• [How to complete this task] In the material below, write out each line word for word and omit the pictures.

• [Data segment]
§ §

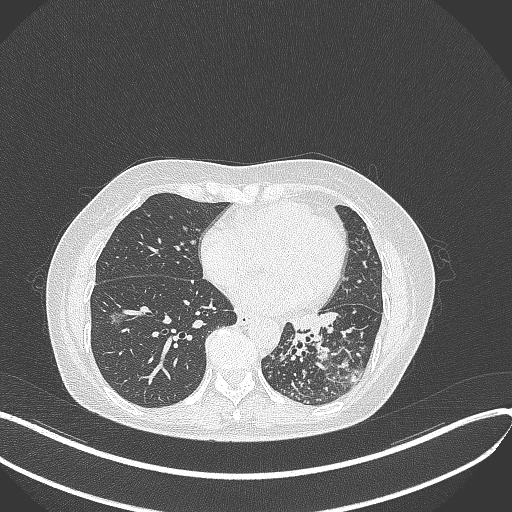
Chest CT, one axial slice. Position 157 of 429 along the scan axis. Reconstruction kernel B70f. Lung window (W 1500 / L -600 HU). 1 mm slice thickness. 512 × 512 image matrix. Female patient, age 63 years. Case-level facts recorded for this patient, not image findings: clinical TNM (as recorded): T1b N0 M0.
Outlined on this slice (bounding box drawn by a radiologist):
- lung tumour (recorded histology: adenocarcinoma): box from (x=281, y=305) to (x=343, y=348) px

§ §

• [Task result]
Chest CT, one axial slice. Position 157 of 429 along the scan axis. Reconstruction kernel B70f. Lung window (W 1500 / L -600 HU). 1 mm slice thickness. 512 × 512 image matrix. Female patient, age 63 years. Case-level facts recorded for this patient, not image findings: clinical TNM (as recorded): T1b N0 M0.
Outlined on this slice (bounding box drawn by a radiologist):
- lung tumour (recorded histology: adenocarcinoma): box from (x=281, y=305) to (x=343, y=348) px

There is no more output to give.